I could not speak because of this terrible choking feeling. I could not see because of all the tears that poured out to wash away the pain. But I could hear my mother's crying voice. Popo and Auntie were shouting. And then my mother's voice went away.

Later that night Popo's voice came to me.

"An-mei, listen carefully. " Her voice had the same scolding tone she used when I ran up and down the hallway. "An-mei, we have made your dying clothes and shoes for you. They are all white cotton. "

I listened, scared.

"An-mei, " she murmured, now more gently. "Your dying clothes are very plain. They are not fancy, because you are still a child. If you die, you will have a short life and you will still owe your family a debt. Your funeral will be very small. Our mourning time for you will be very short. "

And then Popo said something that was worse than the burning on my neck.

"Even your mother has used up her tears and left. If you do not get well soon, she will forget you. "

Popo was very smart. I came hurrying back from the other world to find my mother.

Every night I cried so that both my eyes and my neck burned. Next to my bed sat Popo. She would pour cool water over my neck from the hollowed cup of a large grapefruit. She would pour and pour until my breathing became soft and I could fall asleep. In the morning, Popo would use her sharp fingernails like tweezers and peel off the dead membranes.

In two years' time, my scar became pale and shiny and I had no memory of my mother. That is the way it is with a wound. The wound begins to close in on itself, to protect what is hurting so much. And once it is closed, you no longer see what is underneath, what started the pain.

I worshipped this mother from my dream. But the woman standing by Popo's bed was not the mother of my memory. Yet I came to love this mother as well. Not because she came to me and begged me to forgive her. She did not. She did not need to explain that Popo chased her out of the house when I was dying. This I knew. She did not need to tell me she married Wu Tsing to exchange one unhappiness for another. I knew this as well.

Here is how I came to love my mother. How I saw in her my own true nature. What was beneath my skin. Inside my bones.

It was late at night when I went to Popo's room. My auntie said it was Popo's dying time and I must show respect. I put on a clean dress and stood between my auntie and uncle at the foot of Popo's bed. I cried a little, not too loud.

I saw my mother on the other side of the room. Quiet and sad. She was cooking a soup, pouring herbs and medicines into the steaming pot. And then I saw her pull up her sleeve and pull out a sharp knife. She put this knife on the softest part of her arm. I tried to close my eyes, but could not.

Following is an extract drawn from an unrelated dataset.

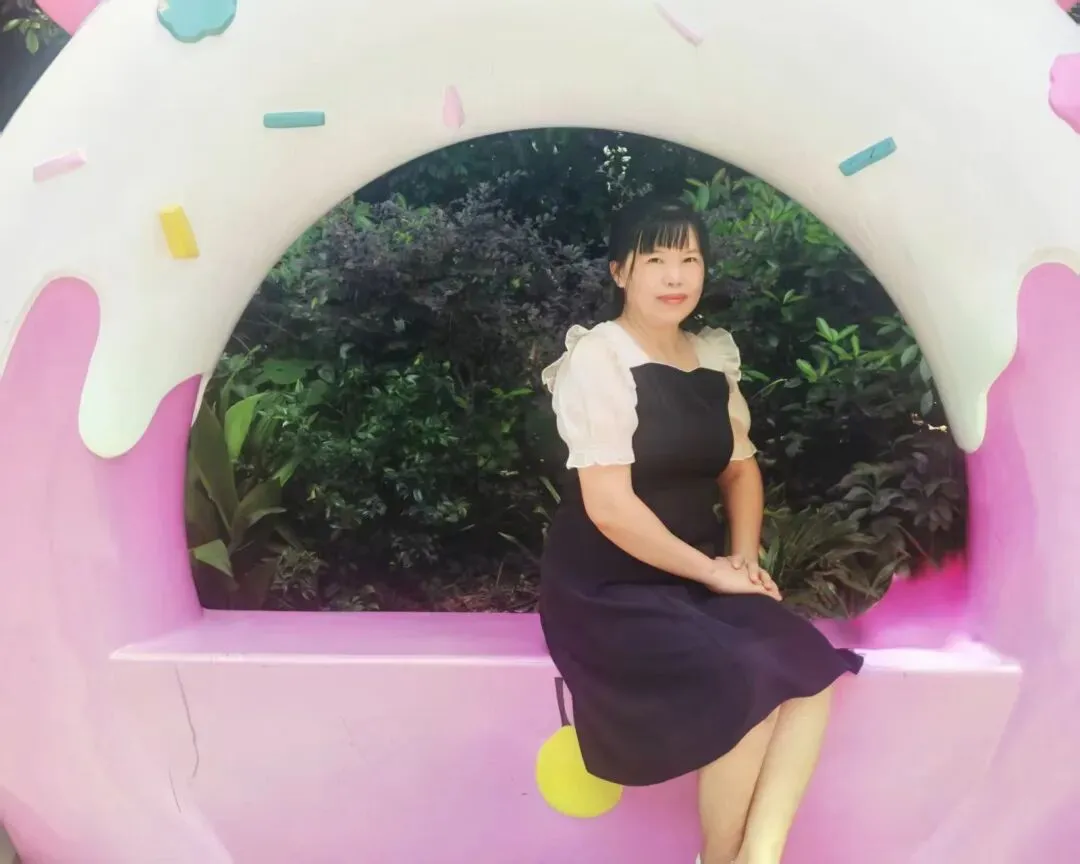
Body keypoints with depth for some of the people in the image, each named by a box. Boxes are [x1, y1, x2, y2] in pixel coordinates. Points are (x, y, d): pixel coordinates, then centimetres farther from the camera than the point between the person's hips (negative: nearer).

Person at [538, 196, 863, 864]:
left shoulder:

And then my mother cut a piece of meat from her arm. Tears poured from her face and blood spilled to the floor.

My mother took her flesh and put it in the soup. She cooked magic in the ancient tradition to try to cure her mother this one last time. She opened Popo's mouth, already too tight from trying to keep her spirit in. She fed her this soup, but that night Popo flew away with her illness.

Even though I was young, I could see the pain of the flesh and the worth of the pain.

This is how a daughter honors her mother. It is shou so deep it is in your bones. The pain of the flesh is nothing. The pain you must forget. Because sometimes that is the only way to remember what is in your bones. You must peel off your skin, and that of your mother, and her mother before her. Until there is nothing. No scar, no skin, no flesh.